Local heroes honoured with Victoria Cross memorials
First World War heroes from Basingstoke and Deane who received the Victoria Cross have been honoured with commemorative paving stones.
The memorials are part of a national project organised by the Department for Communities and Local Government to give councils across the country special paving stones for the areas where the Victoria Cross recipients were born to mark the centenary commemoration of the Great War.
These are laid in the 100th anniversary year of the Victoria Cross hero’s death.
Captain John Aiden Liddell
In July 2015, residents joined the then Basingstoke and Deane Mayor Cllr Anne Court and The Lord Lieutenant of Hampshire Nigel Atkinson LL for the unveiling of the first of the borough’s memorial stone in commemoration of Captain John Aiden Liddell in Sherfield on Loddon.
The specially commissioned stone was presented to Sherfield on Loddon Parish Council in recognition of where the Liddell family originally made their home.
At the outbreak of WW1, Aiden Liddell joined the Argyll and Sutherland Highlanders and served in France where he was awarded the Military Cross. In 1915 he transferred to the Royal Flying Corp and served as a pilot with Seven Squadron at St Omer, France, flying RE5 aircraft.
It was here on 31 July 1915 that while flying on a reconnaissance mission that Captain Liddell received serious injuries from an enemy aircraft attack which resulted in his death on 31 August 1915.
Captain Liddell was awarded the Victoria Cross in recognition of safely landing his aircraft on friendly territory and also saving the life of his observer gunner, despite his injuries and the aircraft damage.
Lance Corporal James Welch VC
On Saturday 29 April 2017, Lance Corporal James Welch VC was honoured with a memorial stone in Stratfield Saye, the village in which he was born in 1889.
The stone for the First World War hero was unveiled at a special ceremony by the then Basingstoke and Deane Mayor, Cllr Jane Frankum and dignitaries from across the borough and beyond paid their respects.

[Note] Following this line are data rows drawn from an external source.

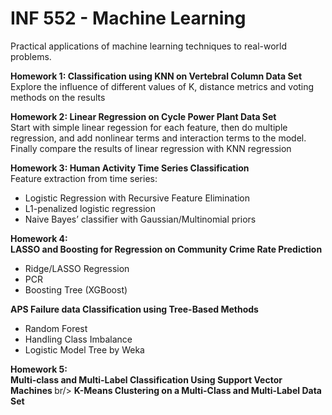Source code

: # INF 552 - Machine Learning
Practical applications of machine learning techniques to real-world problems.

<b>Homework 1: Classification using KNN on Vertebral Column Data Set </b> <br/>
Explore the influence of different values of K, distance metrics and voting methods on the results


<b>Homework 2: Linear Regression on Cycle Power Plant Data Set </b><br/>
Start with simple linear regession for each feature, then do multiple regression, and add nonlinear terms and interaction terms to the model. Finally compare the results of linear regression with KNN regression

<b> Homework 3: Human Activity Time Series Classification </b><br/>
Feature extraction from time series:
- Logistic Regression with Recursive Feature Elimination
- L1-penalized logistic regression
- Naive Bayes’ classifier with Gaussian/Multinomial priors

<b> Homework 4: <br/>
  LASSO and Boosting for Regression on Community Crime Rate Prediction </b>
  - Ridge/LASSO Regression
  - PCR
  - Boosting Tree (XGBoost)
  
  <b> APS Failure data Classification using Tree-Based Methods </b> <br/>
  - Random Forest
  - Handling Class Imbalance
  - Logistic Model Tree by Weka
  
<b> Homework 5: <br/>
  Multi-class and Multi-Label Classification Using Support Vector Machines </b> br/>
  <b> K-Means Clustering on a Multi-Class and Multi-Label Data Set </b> <br/>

The date marked exactly 100 years since the act of heroism for which Lance Corporal Welch was awarded the Victoria Cross.
During the Battle of Arras, on April 29, 1917, Welch entered a German trench and killed a German soldier after a hand-to-hand struggle, before chasing four others across the land and capturing them single-handedly.
He then manned a machine gun for five hours before being wounded, even going into the open several times to collect ammunition and spare parts.
After the war he moved to Sheffield and worked for a box factory until he retired and moved to Bournemouth with his wife Daisy, who he married in 1915.